INSTRUCTIONS FOR THE TASK:
Draw out every line with the word "input" from the listing below.

[EXTRACTED DATA Boundary: Start]

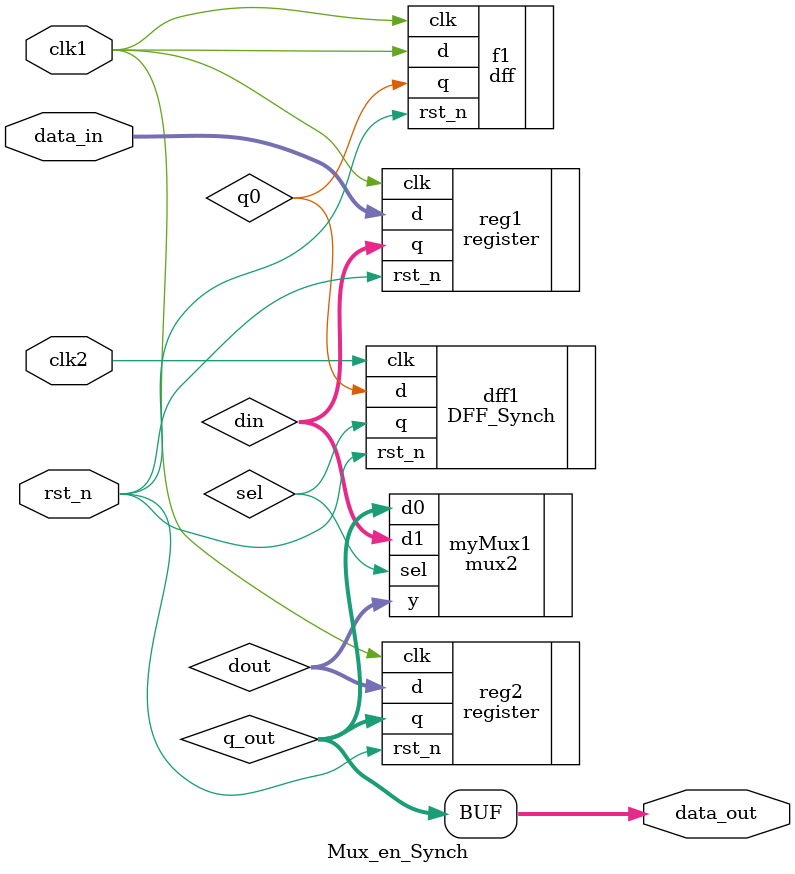
<source format=v>

module Mux_en_Synch #(parameter width = 8)(
input clk1,clk2,
input rst_n,
input [width-1:0]  data_in,
output [width-1:0] data_out
); 

//wire en;
//assign en=1;  

wire q0; 
wire sel; 

wire [width-1:0] din,dout,q_out; 

dff f1 (.clk(clk1),.rst_n(rst_n),.d(clk1),.q(q0)); 
DFF_Synch dff1 (.clk(clk2),.rst_n(rst_n), .d(q0), .q(sel));
mux2 #(.width(width)) myMux1(.sel(sel), .d0(q_out), .d1(din), .y(dout));   

register #(.width(width)) reg1 (.clk(clk1),.rst_n(rst_n), .d(data_in), .q(din)); 
register #(.width(width)) reg2 (.clk(clk1),.rst_n(rst_n), .d(dout), .q(q_out)); 
assign data_out = q_out;  

endmodule 

// instance:
//  Mux_en_Synch inst_name (.clk1(),.clk2(),.rst_n(), .data_in(), .data_out());  


</source>
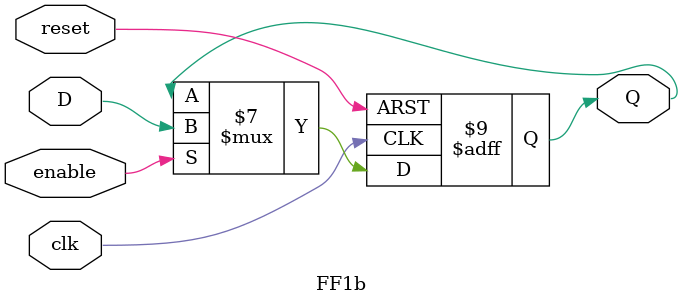
<source format=v>

module FF1b(
  input wire clk, enable, reset,
  input wire D,
  output reg Q);

  always @(posedge clk or posedge reset) begin
    if(reset)
      Q <= 0;
    else if(enable)
      Q <= D;
  end
endmodule

module FFJK(
  input wire clk, reset, enable, J, K,
  output wire Q);

    wire nQ, nK, aJ, ak, q;

    not(nQ, Q);
    not(nK, K);
    and(aJ, J, nQ);
    and(aK, nK, Q);
    or(q, aJ, aK);

    FF1b u(clk, reset, enable, Q, q);
endmodule

</source>
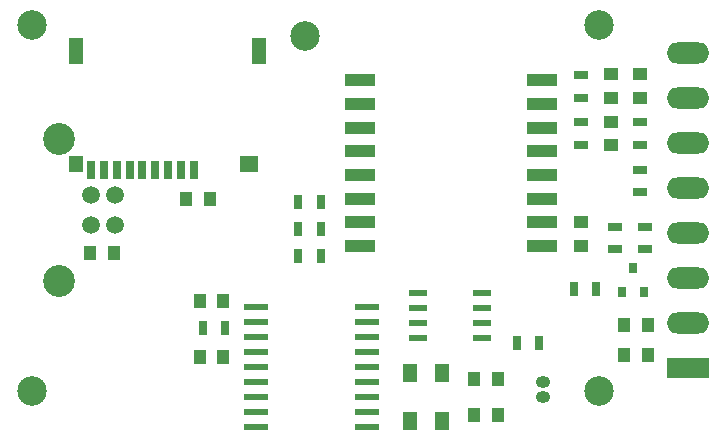
<source format=gbr>
G04 #@! TF.FileFunction,Soldermask,Bot*
%FSLAX46Y46*%
G04 Gerber Fmt 4.6, Leading zero omitted, Abs format (unit mm)*
G04 Created by KiCad (PCBNEW 4.0.6) date Sun Aug 12 18:17:32 2018*
%MOMM*%
%LPD*%
G01*
G04 APERTURE LIST*
%ADD10C,0.100000*%
%ADD11C,2.500000*%
%ADD12R,3.600000X1.800000*%
%ADD13O,3.600000X1.800000*%
%ADD14C,1.520000*%
%ADD15C,2.700000*%
%ADD16R,0.700000X1.600000*%
%ADD17R,1.200000X1.400000*%
%ADD18R,1.600000X1.400000*%
%ADD19R,1.200000X2.200000*%
%ADD20O,1.200000X1.000000*%
%ADD21R,2.500000X1.100000*%
%ADD22R,1.550000X0.600000*%
%ADD23R,1.000000X1.250000*%
%ADD24R,1.250000X1.000000*%
%ADD25R,0.800000X0.900000*%
%ADD26R,1.300000X0.700000*%
%ADD27R,0.700000X1.300000*%
%ADD28R,2.000000X0.600000*%
%ADD29R,1.300000X1.600000*%
G04 APERTURE END LIST*
D10*
D11*
X27650000Y34800000D03*
D12*
X60000000Y6665000D03*
D13*
X60000000Y10475000D03*
X60000000Y14285000D03*
X60000000Y18095000D03*
X60000000Y21905000D03*
X60000000Y25715000D03*
X60000000Y29525000D03*
X60000000Y33335000D03*
D14*
X11500000Y21270000D03*
X11500000Y18730000D03*
X9500000Y18730000D03*
X9500000Y21270000D03*
D15*
X6800000Y26000000D03*
X6800000Y14000000D03*
D11*
X52500000Y4700000D03*
X52500000Y35700000D03*
X4500000Y4700000D03*
X4500000Y35700000D03*
D16*
X9450000Y23400000D03*
X10550000Y23400000D03*
X11650000Y23400000D03*
X12750000Y23400000D03*
X13850000Y23400000D03*
X14950000Y23400000D03*
X16050000Y23400000D03*
X17150000Y23400000D03*
X18250000Y23400000D03*
D17*
X8250000Y23900000D03*
D18*
X22850000Y23900000D03*
D19*
X23750000Y33500000D03*
X8250000Y33500000D03*
D20*
X47738000Y5470000D03*
X47738000Y4200000D03*
D21*
X47700000Y31000000D03*
X47700000Y29000000D03*
X47700000Y27000000D03*
X47700000Y25000000D03*
X47700000Y23000000D03*
X47700000Y21000000D03*
X47700000Y19000000D03*
X47700000Y17000000D03*
X32300000Y17000000D03*
X32300000Y19000000D03*
X32300000Y21000000D03*
X32300000Y23000000D03*
X32300000Y25000000D03*
X32300000Y27000000D03*
X32300000Y29000000D03*
X32300000Y31000000D03*
D22*
X37164000Y9153000D03*
X37164000Y10423000D03*
X37164000Y11693000D03*
X37164000Y12963000D03*
X42564000Y12963000D03*
X42564000Y11693000D03*
X42564000Y10423000D03*
X42564000Y9153000D03*
D23*
X11400000Y16400000D03*
X9400000Y16400000D03*
D24*
X56000000Y31500000D03*
X56000000Y29500000D03*
X51000000Y19000000D03*
X51000000Y17000000D03*
X53500000Y31500000D03*
X53500000Y29500000D03*
X53500000Y25500000D03*
X53500000Y27500000D03*
D23*
X41912000Y5724000D03*
X43912000Y5724000D03*
X41912000Y2676000D03*
X43912000Y2676000D03*
X17528000Y20964000D03*
X19528000Y20964000D03*
X18700000Y12300000D03*
X20700000Y12300000D03*
X54612000Y7756000D03*
X56612000Y7756000D03*
X54612000Y10296000D03*
X56612000Y10296000D03*
X18700000Y7600000D03*
X20700000Y7600000D03*
D25*
X56350000Y13100000D03*
X54450000Y13100000D03*
X55400000Y15100000D03*
D26*
X51000000Y29550000D03*
X51000000Y31450000D03*
D27*
X52244000Y13344000D03*
X50344000Y13344000D03*
X27050000Y16138000D03*
X28950000Y16138000D03*
D26*
X51000000Y25550000D03*
X51000000Y27450000D03*
X53834000Y16712000D03*
X53834000Y18612000D03*
X56000000Y25550000D03*
X56000000Y27450000D03*
D27*
X27050000Y18424000D03*
X28950000Y18424000D03*
X27050000Y20710000D03*
X28950000Y20710000D03*
D26*
X56374000Y18612000D03*
X56374000Y16712000D03*
X56000000Y21550000D03*
X56000000Y23450000D03*
D27*
X45518000Y8772000D03*
X47418000Y8772000D03*
X18950000Y10000000D03*
X20850000Y10000000D03*
D28*
X32880000Y11820000D03*
X32880000Y10550000D03*
X32880000Y9280000D03*
X32880000Y8010000D03*
X32880000Y6740000D03*
X32880000Y5470000D03*
X32880000Y4200000D03*
X32880000Y2930000D03*
X32880000Y1660000D03*
X23480000Y1660000D03*
X23480000Y2930000D03*
X23480000Y4200000D03*
X23480000Y5470000D03*
X23480000Y6740000D03*
X23480000Y8010000D03*
X23480000Y9280000D03*
X23480000Y10550000D03*
X23480000Y11820000D03*
D29*
X39182000Y6200000D03*
X39182000Y2200000D03*
X36482000Y2200000D03*
X36482000Y6200000D03*
M02*

</source>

[EXTRACTED DATA Boundary: End]

SOLVED EXERCISE:
input clk1,clk2,
input rst_n,
input [width-1:0]  data_in,
  input wire clk, enable, reset,
  input wire D,
  input wire clk, reset, enable, J, K,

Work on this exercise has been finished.